Annual improvements and other amendments to IFRS standards - New eLearning materials available
In May 2020, the International Accounting Standards Board (IASB) issued small amendments to various standards, including annual improvements for 2018-2020. They apply to annual periods beginning on or after 1 January 2022 and are summarised briefly below:
||Brief description of amendments
||Link to eLearning
|AASB 1 First-time Adoption of Australian Accounting Standards
||Permits a subsidiary that applies paragraph D16(a) of IFRS 1 to measure cumulative translation differences for all foreign operations using amounts reported by its parent, based on the parent’s date of transition to IFRS.
|IFRS 3 Business Combinations
||Clarifies that when accounting for a business combination, an acquirer:
- Applies IAS 37 Provisions, Contingent Liabilities and Contingent Assets or Interpretation 21 Levies to identify liabilities assumed in a business combination, and
- Does not recognise contingent assets acquired in a business combination.
|IFRS 3 amendments
|IFRS 9 Financial Instruments
||Clarifies which fees an entity includes when it applies the ‘10 percent’ test to assess whether there has been a modification or substantial modification to a financial liability.
An entity should only include fees paid or received between the entity (the borrower) and the lender and fees paid or received on the other’s behalf.
|IFRS 16 Leases
||To resolve any potential confusion regarding the treatment of lease incentives because of how it was initially illustrated in Example 13, the amendment removes reference to the reimbursement of leasehold improvements by the lessor.

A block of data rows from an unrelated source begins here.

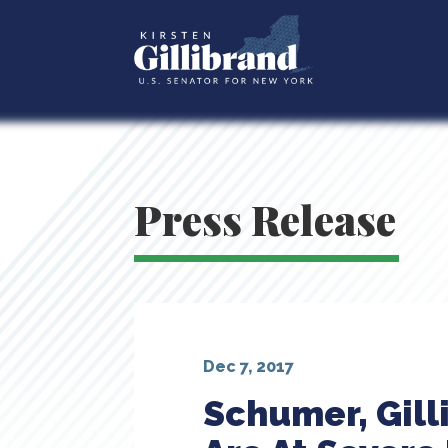
Press Release
Dec 7, 2017
Schumer, Gill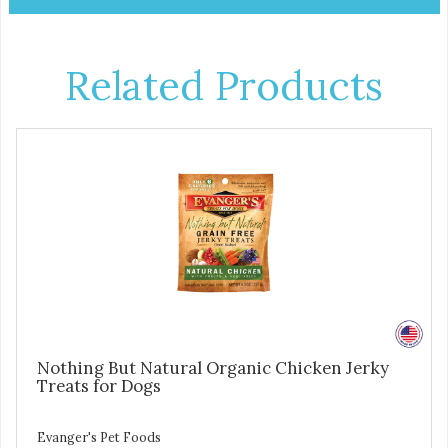
Related Products
Nothing But Natural Organic Chicken Jerky
Treats for Dogs
Evanger's Pet Foods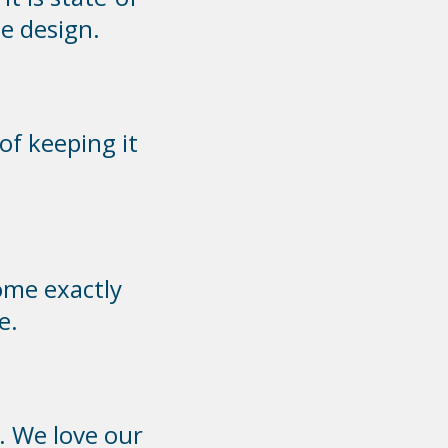
e design.
of keeping it
ome exactly
e.
. We love our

|IAS 16 Property, Plant and Equipment
||Clarifies that the proceeds from selling items produced while bringing the asset to the location and condition necessary for it to be capable of operating in the manner intended by management are to be recognised in profit or loss (i.e. not deducted from the cost of property, plant and equipment).
||IAS 16 amendments
|IAS 37 Provisions, Contingent Liabilities and Contingent Assets
||Costs of fulfilling a contract need to be considered when assessing whether a contract is onerous. The amendment clarifies that costs of fulfilling a contract are costs that relate directly to a contract. Such costs can be:
- Incremental costs of fulfilling a contract, or
- An allocation of other costs that relate directly to fulfilling contracts.
|IAS 37 amendments
|IAS 41 Agriculture
||Removes the requirement in IAS 41, paragraph 22 for entities to exclude taxation cash flows when measuring the fair value of a biological asset using a present value technique.
Entities will therefore include taxation cash flows when measuring fair value using a present value technique, which will ensure consistency with IFRS 13 Fair Value Measurement.